# [ASSIGNMENT A]
In the workshop summary, who moderated the October 20 session?
*** SUPPLIED TEXT ***
Top, l-r: Carlos Batlle, Catherine Hausman, Nicole LeBlanc; Bottom: Brandon Schaufele

Sorena Rahi is a PhD Candidate in Business, Economics, and Public Policy at the Ivey Business School and a Research Assistant with the Ivey Energy Policy and Management Centre. He shares the key takeaways from each panel event as part of the Centre’s annual Workshop on the Economics of Policy and Markets. 

The Ivey Energy Policy and Management Centre is hosting its 5th annual workshop on the Economics of Electricity Policy and Markets. The theme of this year’s workshop revolves around electrification as part of the transition to a clean energy economy. On October 20, in the third of the workshop’s four sessions, panellists from academia, government, and industry shed light on some of the challenges with electricity rate design as the energy sector transitions toward decarbonization. The session was hosted by Brian Rivard, Director of Research for the Ivey Energy Centre, and moderated by Brandon Schaufele, Ivey Energy Consortium Fellow and Associate Professor of Business, Economics, and Public Policy at Ivey Business School.

The challenges with rate design and dynamic pricing 

Carlos Batlle, Research Scholar at MIT Energy Initiative and Professor at Comillas Pontifical University in Madrid, argued that electricity rate design is critical to decarbonization and for electrifying the economy. Infrastructure decision-making in the power system is becoming more decentralized with an increasing number of customers on the distribution system making long-term investment decisions. Effective rate design is the key to providing the right signals for these investments. 

Professor Batlle noted three main challenges for achieving effective rate design. First, dynamic energy pricing models should be implemented to induce customers to make efficient investment decisions. However, the billing effects of dynamic pricing are not always understood or well-received by customers. For instance, research in Europe shows that many customers are reluctant to accept the degree of price volatility that comes with the implementation of dynamic energy prices and time of use (TOU) demand charges. The risk of customer backlash may impede some policy-makers from implementing dynamic pricing.

Second, the way in which sunk legacy charges (a.k.a. residual costs) are recovered will become increasingly important as technology advances and the cost to self-supply (at least partially) becomes more affordable.  Charges should be carefully designed, to avoid inducing customers to invest inefficiently in distributed alternatives in order to avoid paying for the sunk network costs. Batlle and his colleagues address potential solutions to this issue in a recently published academic article.[1] 

Third, innovative policies and regulatory solutions are required to ensure a “just transition” to a cleaner economy where all members of society have the means and ability to participate.  Decarbonization through increased electrification will be costly and likely lead to energy price increases that may affect low-income customers disproportionately. Low-income customers are less likely to have the means to adapt to new technologies and therefore, are exposed to greater risk of being “disconnected” from the new framework.  

 View Batlle’s presentation here

Alberta’s transition to decarbonization 

Nicole LeBlanc, Director of Markets & Tariff at the AESO, explained some of the recent developments in Alberta on its path to decarbonization and AESO’s regulatory role in the process. She argued that as the different aspects of the transmission and distribution systems move toward supporting new technologies that enable a two-way flow of power on the grid, regulators need to not only review the technical standards and requirements of the system, but also assess how rates and markets should be designed and regulated.
*** THE DATA ***
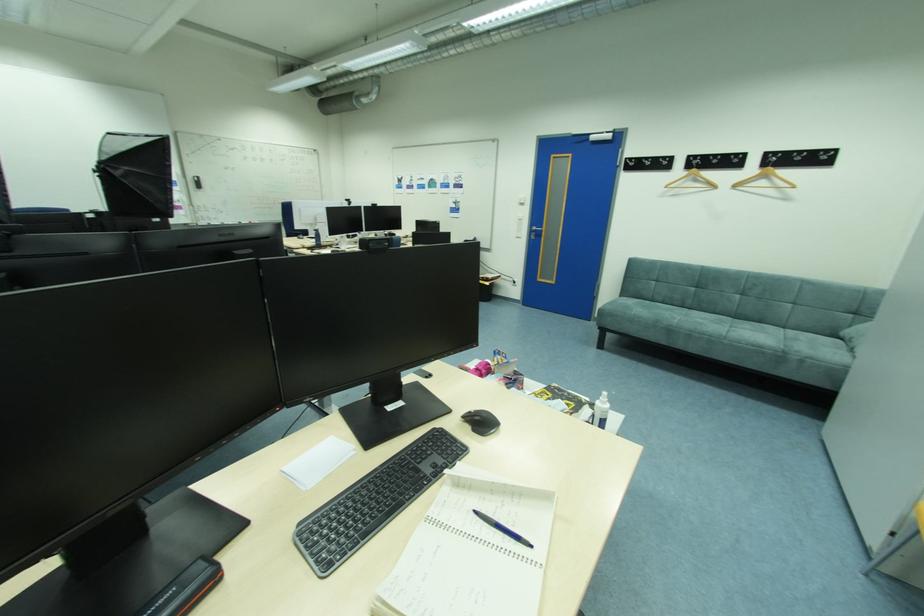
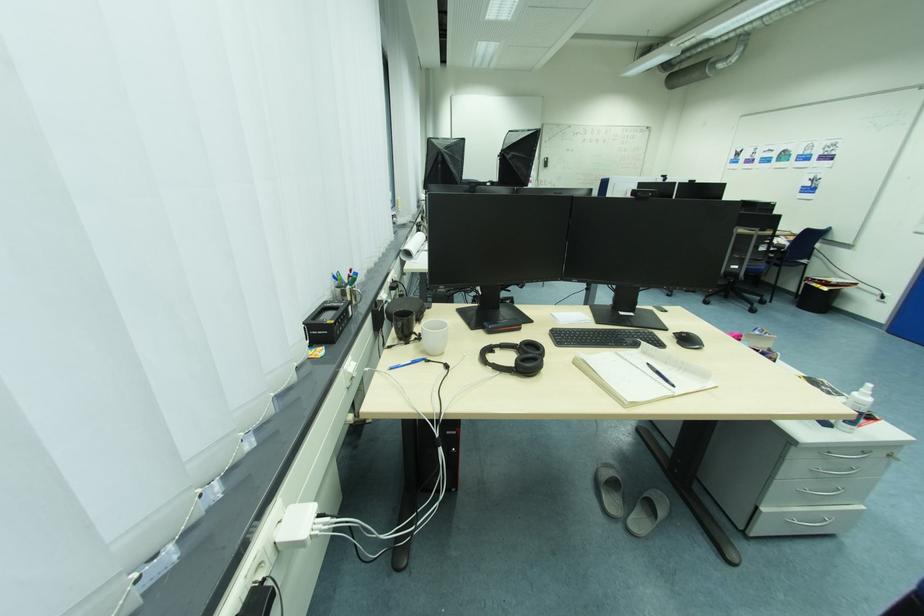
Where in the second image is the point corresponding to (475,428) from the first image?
***
*** THE DATA ***
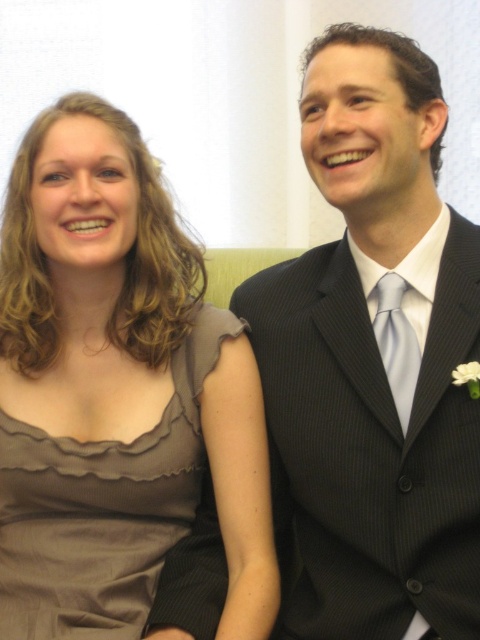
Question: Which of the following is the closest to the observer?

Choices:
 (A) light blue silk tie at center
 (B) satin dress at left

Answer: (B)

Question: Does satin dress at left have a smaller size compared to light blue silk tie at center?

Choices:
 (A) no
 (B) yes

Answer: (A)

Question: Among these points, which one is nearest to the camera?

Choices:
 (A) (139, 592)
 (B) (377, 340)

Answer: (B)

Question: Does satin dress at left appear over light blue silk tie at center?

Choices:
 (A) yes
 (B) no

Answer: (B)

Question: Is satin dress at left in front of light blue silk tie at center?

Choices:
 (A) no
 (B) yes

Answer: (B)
***
# [ASSIGNMENT B]
Extract every line of the records that contains the word "light".

# [WRITTEN REPLY A]
Brandon Schaufele

# [WRITTEN REPLY B]
 (A) light blue silk tie at center
Question: Does satin dress at left have a smaller size compared to light blue silk tie at center?
Question: Does satin dress at left appear over light blue silk tie at center?
Question: Is satin dress at left in front of light blue silk tie at center?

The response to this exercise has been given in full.